## ФРАГМЕНТ СТРАНИЦЫ
==*==

Если у читателя хватит терпения добраться хотя бы до одной из «Симфоний», или «Серебряного голубя», или даже «Москвы под ударом» — у него начинает кружиться голова.

Самые устойчивые предметы, самые тяжеловесные понятия, подхваченные каким-то вихрем, начинают кружиться в пространстве.

Среди современников Белого мало кто, говоря о нем, не обмолвится: «чудак». Скажет и не это: «фальшивый человек», «фигляр» и еще более неприятные клички нередко соседствуют с именем Белого.

Но почти каждый из его ругателей неизменно добавляет: «А все-таки это писатель почти гениальный».

Строгий и сухой на похвалу Гумилев говорил о Белом: «Этому писателю дан гений, но гений свой он умудрился погубить».

Вдохновенные писания Белого в самом деле — свидетельство какой-то катастрофы; несмотря на все свои достоинства, они всегда поражают каким-либо изъяном.

Блестящие, но математически отвлеченные схемы, замечательная, но утомительная игра слов и созвучий, редкое по силе чувство, неустойчивости и относительности всего на свете — вот приблизительно главные слагаемые сочинений этого писателя.

В сумме получается некая очень значительная дробь, но не целое число.

Какого-то слагаемого Белому не хватает.

Какого?

Вероятнее всего: внимания к реальности.

Часто «презренным» бытовикам удается уловить и запечатлеть простейшее дыхание жизни.

Белому это удается очень редко. Только говоря о России, он почти всегда находит слова, «ударяющие по сердцам».

Поезд плачется: в дали родные

Телеграфная тянется сеть,

Пролетают поля росяные,

Пролетаю в поля: умереть.

Пролетаю: так пусто, так голо!

Пролетают — вон там и вот здесь

Пролетают: за селами села…

Пролетают: за весями весь…

«Удивительна для Белого простота этих строчек. Обыкновенно у него все сложно и вычурно. Играющий на рояли — яркает грацией, яркой градацией; сумасшествие для Белого — «c ума сшествие», «нисхождение голубя Я на безумное».

Но приводить примеры, подобные этим, значило бы выдать почти всю прозу этого сложного и подчас утомительного писателя.

Мучительно было встречаться с Белым в Берлине. По многим причинам он был еще растеряннее, чем обычно. Чтобы заглушить очень сложные и мучительные огорчения и сомнения, Белый пустился плясать фокстроты. Причины этих его увлечений танцами были многим понятны, и никому не приходило бы в голову смеяться, если бы он не пытался объяснить свое «веселье» какими-то высшими соображениями.

По словам Блока, Вячеслав Иванов, чтобы повернуться на стуле, должен был обязательно как-то по-особому объяснить свое движение.

О Белом сказать то же самое было бы еще справедливее. В этом мне пришлось удостовериться в Берлине.

В двух залах танцуют. За грохотом джазбанда едва слышь слова собеседника.

Мелькают лица солидных толстяков, оттанцовывающих фокстрот, проносятся фигуры женщин: типичные берлинские фигуры могучих Амалий и Марихен.

==*==

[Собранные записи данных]
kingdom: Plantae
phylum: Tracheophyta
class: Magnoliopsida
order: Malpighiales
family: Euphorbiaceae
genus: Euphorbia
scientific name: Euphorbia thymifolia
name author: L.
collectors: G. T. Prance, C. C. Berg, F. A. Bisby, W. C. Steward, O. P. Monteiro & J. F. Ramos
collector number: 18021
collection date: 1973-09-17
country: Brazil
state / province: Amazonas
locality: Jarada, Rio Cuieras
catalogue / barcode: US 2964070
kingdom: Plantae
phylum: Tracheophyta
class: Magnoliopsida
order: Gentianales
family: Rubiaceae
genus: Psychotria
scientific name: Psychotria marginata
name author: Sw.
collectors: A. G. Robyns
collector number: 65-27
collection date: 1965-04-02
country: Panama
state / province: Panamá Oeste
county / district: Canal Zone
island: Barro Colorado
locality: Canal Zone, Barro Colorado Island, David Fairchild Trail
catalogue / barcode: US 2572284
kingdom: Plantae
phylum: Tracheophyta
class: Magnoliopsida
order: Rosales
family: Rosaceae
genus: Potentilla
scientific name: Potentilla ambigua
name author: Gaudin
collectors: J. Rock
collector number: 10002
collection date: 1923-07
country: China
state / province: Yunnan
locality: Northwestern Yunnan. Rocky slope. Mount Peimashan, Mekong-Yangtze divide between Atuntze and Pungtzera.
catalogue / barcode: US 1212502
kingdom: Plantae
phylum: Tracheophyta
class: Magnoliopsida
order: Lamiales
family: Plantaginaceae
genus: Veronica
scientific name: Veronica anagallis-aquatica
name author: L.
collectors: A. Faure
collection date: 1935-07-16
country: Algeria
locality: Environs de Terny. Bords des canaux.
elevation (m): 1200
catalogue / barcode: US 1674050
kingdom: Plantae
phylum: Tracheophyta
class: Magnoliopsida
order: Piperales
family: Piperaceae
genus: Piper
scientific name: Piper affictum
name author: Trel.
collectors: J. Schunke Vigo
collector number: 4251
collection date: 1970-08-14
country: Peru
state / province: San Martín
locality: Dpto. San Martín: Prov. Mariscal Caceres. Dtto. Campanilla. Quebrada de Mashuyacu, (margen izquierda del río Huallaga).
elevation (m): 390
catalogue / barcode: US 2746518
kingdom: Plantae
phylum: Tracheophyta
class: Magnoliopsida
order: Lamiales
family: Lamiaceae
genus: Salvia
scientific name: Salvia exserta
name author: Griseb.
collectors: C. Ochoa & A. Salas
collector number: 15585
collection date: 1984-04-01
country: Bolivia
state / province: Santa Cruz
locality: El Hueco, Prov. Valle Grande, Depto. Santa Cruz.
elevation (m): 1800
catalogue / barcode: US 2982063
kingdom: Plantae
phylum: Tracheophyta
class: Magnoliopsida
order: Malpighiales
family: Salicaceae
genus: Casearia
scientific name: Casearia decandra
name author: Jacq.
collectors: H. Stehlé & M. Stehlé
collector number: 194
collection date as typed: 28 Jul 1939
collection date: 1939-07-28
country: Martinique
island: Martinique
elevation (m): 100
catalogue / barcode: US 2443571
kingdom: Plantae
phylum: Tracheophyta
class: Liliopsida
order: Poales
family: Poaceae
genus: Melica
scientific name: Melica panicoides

==*==

## ЗАДАНИЯ ДЛЯ РАБОТЫ
a. Какого слагаемого, по наиболее вероятному предположению из фрагмента о Белом, не хватает этому писателю?
b. Выпишите все нелестные прозвища, которые современники, согласно фрагменту о Белом, дают этому писателю.

## ПИСЬМЕННЫЕ ОТВЕТЫ
a. Внимания к реальности.

b. «Чудак», «фальшивый человек», «фигляр».